[Collected data]
◇ ◇ ◇
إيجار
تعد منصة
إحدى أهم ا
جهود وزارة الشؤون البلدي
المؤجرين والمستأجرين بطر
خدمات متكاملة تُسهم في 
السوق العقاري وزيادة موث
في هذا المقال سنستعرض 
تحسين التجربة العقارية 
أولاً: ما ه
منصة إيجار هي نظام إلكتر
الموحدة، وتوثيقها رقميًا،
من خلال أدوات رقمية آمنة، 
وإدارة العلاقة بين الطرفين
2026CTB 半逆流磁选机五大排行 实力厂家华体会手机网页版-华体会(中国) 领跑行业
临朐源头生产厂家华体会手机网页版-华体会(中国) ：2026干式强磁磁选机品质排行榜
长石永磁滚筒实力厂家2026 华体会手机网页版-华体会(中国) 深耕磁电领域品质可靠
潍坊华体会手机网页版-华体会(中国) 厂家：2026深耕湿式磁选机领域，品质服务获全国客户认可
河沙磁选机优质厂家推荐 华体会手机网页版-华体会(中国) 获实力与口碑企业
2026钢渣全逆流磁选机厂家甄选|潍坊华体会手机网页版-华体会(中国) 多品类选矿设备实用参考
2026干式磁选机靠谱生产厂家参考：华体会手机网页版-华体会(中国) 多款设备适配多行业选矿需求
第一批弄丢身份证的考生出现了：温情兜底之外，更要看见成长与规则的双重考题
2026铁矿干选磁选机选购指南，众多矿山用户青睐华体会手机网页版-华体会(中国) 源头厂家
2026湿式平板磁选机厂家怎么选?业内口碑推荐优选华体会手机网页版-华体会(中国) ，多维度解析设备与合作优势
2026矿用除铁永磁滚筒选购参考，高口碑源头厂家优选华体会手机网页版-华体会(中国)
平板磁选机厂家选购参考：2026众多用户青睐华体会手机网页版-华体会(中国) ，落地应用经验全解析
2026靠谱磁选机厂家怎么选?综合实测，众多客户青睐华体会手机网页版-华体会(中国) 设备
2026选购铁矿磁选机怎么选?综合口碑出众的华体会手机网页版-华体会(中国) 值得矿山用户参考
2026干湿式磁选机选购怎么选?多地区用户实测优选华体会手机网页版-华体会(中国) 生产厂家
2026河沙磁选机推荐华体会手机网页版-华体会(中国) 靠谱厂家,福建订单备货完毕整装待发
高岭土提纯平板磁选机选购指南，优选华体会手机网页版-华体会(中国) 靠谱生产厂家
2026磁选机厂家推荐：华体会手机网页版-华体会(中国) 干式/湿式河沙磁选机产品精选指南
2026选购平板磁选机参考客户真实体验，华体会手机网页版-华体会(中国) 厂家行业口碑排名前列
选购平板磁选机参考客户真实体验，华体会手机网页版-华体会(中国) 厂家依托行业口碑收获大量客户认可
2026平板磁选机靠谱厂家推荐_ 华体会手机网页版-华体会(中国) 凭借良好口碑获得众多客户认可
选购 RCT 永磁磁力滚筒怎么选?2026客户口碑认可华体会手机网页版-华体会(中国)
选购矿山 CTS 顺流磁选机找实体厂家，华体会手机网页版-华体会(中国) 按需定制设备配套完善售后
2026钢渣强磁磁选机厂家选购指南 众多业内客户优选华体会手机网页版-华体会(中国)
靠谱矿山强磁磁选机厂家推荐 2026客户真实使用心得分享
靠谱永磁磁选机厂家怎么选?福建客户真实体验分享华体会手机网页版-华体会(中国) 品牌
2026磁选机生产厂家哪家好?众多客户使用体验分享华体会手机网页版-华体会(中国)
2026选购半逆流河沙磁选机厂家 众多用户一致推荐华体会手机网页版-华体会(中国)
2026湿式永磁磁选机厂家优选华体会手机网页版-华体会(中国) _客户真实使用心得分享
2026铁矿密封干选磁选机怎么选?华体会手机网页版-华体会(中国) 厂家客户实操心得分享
◇ ◇ ◇
- **GOAL OF THE EXERCISE**
Repeat, word for word, every line from the line that contains "2026磁选机生产厂家哪家好" to the end of the entries; include both of those lines and no others.

- **WRITTEN REPLY**
2026磁选机生产厂家哪家好?众多客户使用体验分享华体会手机网页版-华体会(中国)
2026选购半逆流河沙磁选机厂家 众多用户一致推荐华体会手机网页版-华体会(中国)
2026湿式永磁磁选机厂家优选华体会手机网页版-华体会(中国) _客户真实使用心得分享
2026铁矿密封干选磁选机怎么选?华体会手机网页版-华体会(中国) 厂家客户实操心得分享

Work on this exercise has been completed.